DIRECTIONS FOR THIS TASK: Please find every line below that contains the word "pose" and copy each one.

=== Section Start ===

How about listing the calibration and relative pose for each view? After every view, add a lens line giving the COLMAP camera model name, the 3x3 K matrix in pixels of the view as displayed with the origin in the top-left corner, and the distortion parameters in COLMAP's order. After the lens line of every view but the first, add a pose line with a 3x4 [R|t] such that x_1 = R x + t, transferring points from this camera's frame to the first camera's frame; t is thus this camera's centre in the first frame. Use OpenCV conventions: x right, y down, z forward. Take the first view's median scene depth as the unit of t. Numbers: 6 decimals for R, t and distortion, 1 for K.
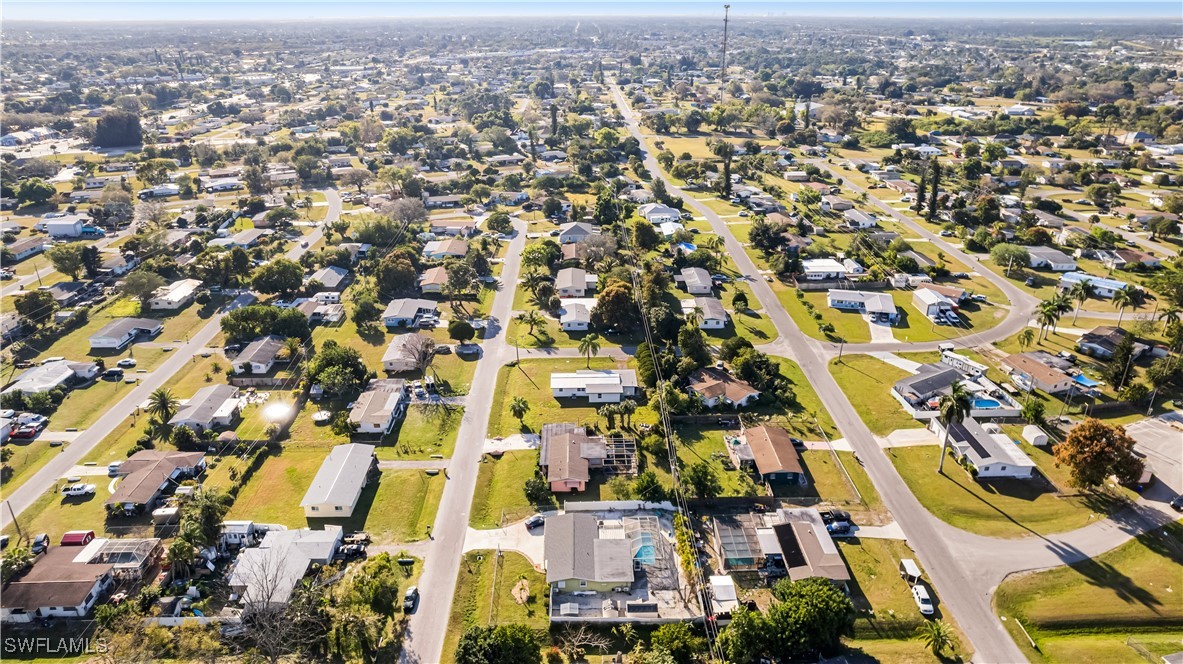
lens RADIAL K [[754.1, 0, 594.3], [0, 754.1, 333.2], [0, 0, 1]] dist [-0.073222, 0.060281]
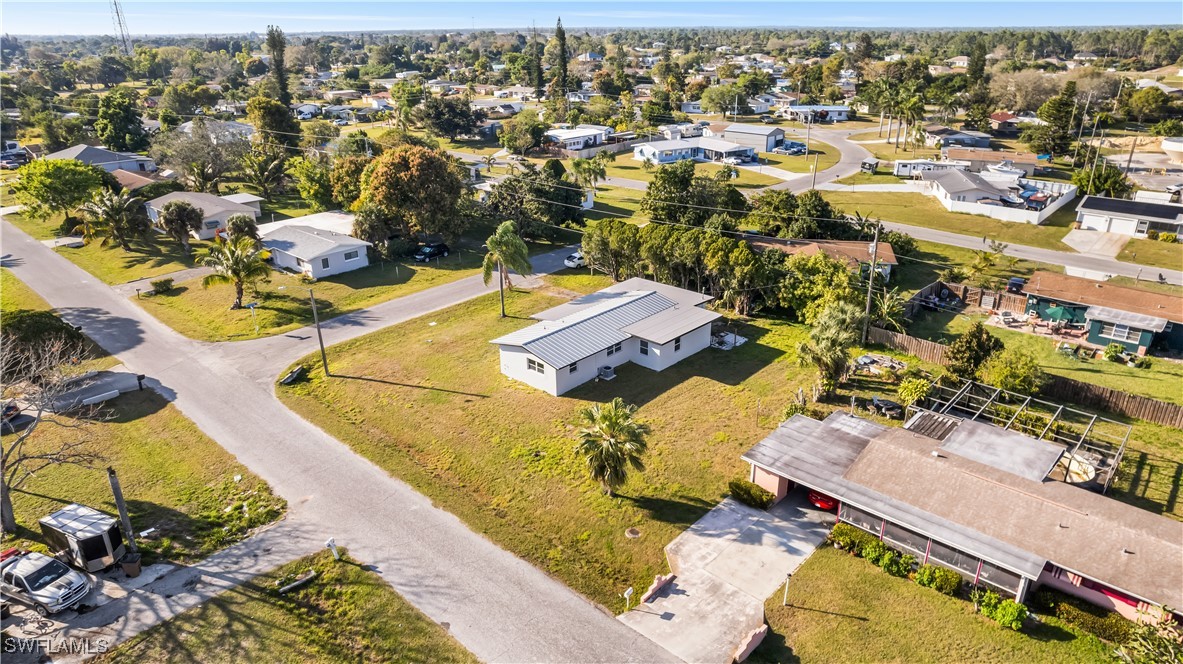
lens RADIAL K [[754.1, 0, 594.3], [0, 754.1, 333.2], [0, 0, 1]] dist [-0.073222, 0.060281]
pose [[0.695175, -0.276695, 0.663454, -0.216587], [0.287632, 0.952914, 0.096031, 0.028738], [-0.658786, 0.124072, 0.742029, 0.656471]]
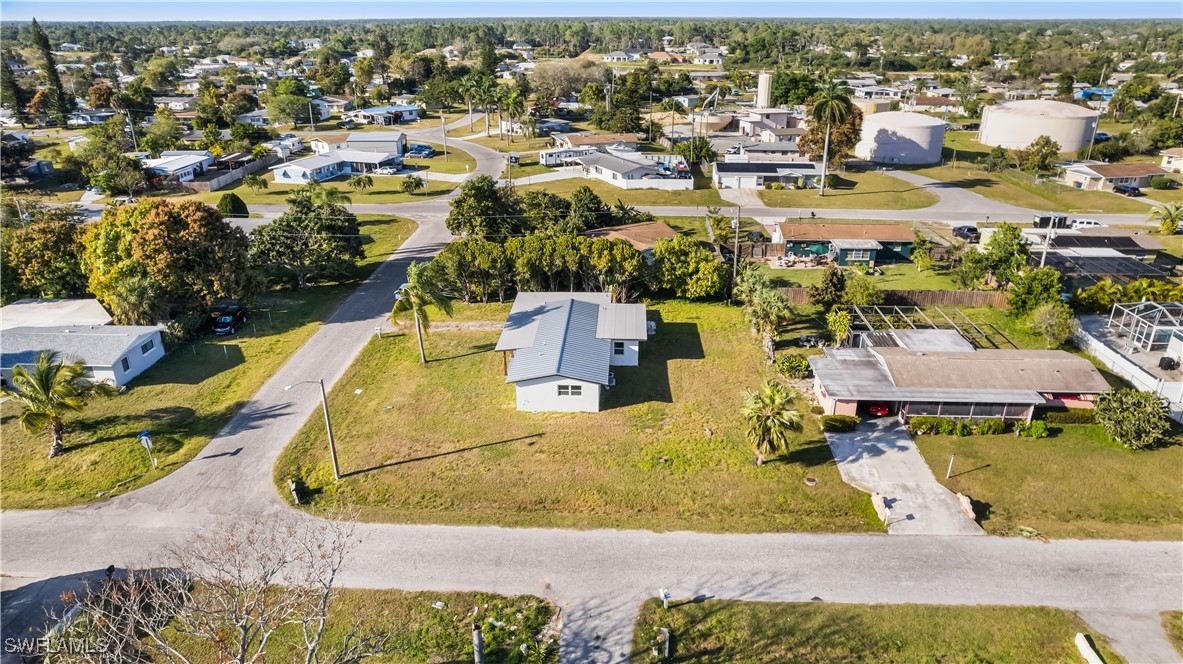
lens RADIAL K [[768.0, 0, 591.5], [0, 768.0, 332.0], [0, 0, 1]] dist [-0.073647, 0.051907]
pose [[0.076265, -0.380840, 0.921491, -0.305499], [0.393074, 0.860821, 0.323234, -0.047809], [-0.916338, 0.337563, 0.215349, 0.804625]]
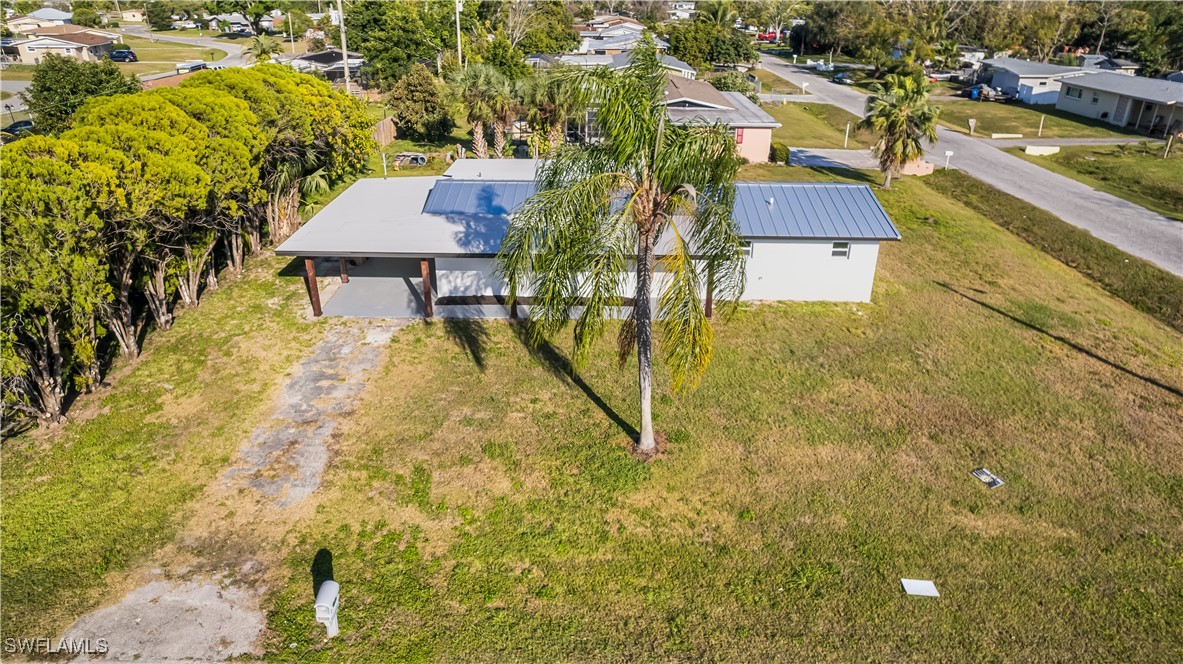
lens RADIAL K [[754.1, 0, 594.3], [0, 754.1, 333.2], [0, 0, 1]] dist [-0.073222, 0.060281]
pose [[-0.999355, -0.019561, 0.030112, -0.004324], [0.009072, 0.673846, 0.738816, -0.033069], [-0.034743, 0.738613, -0.673234, 0.998863]]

=== Section End ===

REPLY:
How about listing the calibration and relative pose for each view? After every view, add a lens line giving the COLMAP camera model name, the 3x3 K matrix in pixels of the view as displayed with the origin in the top-left corner, and the distortion parameters in COLMAP's order. After the lens line of every view but the first, add a pose line with a 3x4 [R|t] such that x_1 = R x + t, transferring points from this camera's frame to the first camera's frame; t is thus this camera's centre in the first frame. Use OpenCV conventions: x right, y down, z forward. Take the first view's median scene depth as the unit of t. Numbers: 6 decimals for R, t and distortion, 1 for K.
pose [[0.695175, -0.276695, 0.663454, -0.216587], [0.287632, 0.952914, 0.096031, 0.028738], [-0.658786, 0.124072, 0.742029, 0.656471]]
pose [[0.076265, -0.380840, 0.921491, -0.305499], [0.393074, 0.860821, 0.323234, -0.047809], [-0.916338, 0.337563, 0.215349, 0.804625]]
pose [[-0.999355, -0.019561, 0.030112, -0.004324], [0.009072, 0.673846, 0.738816, -0.033069], [-0.034743, 0.738613, -0.673234, 0.998863]]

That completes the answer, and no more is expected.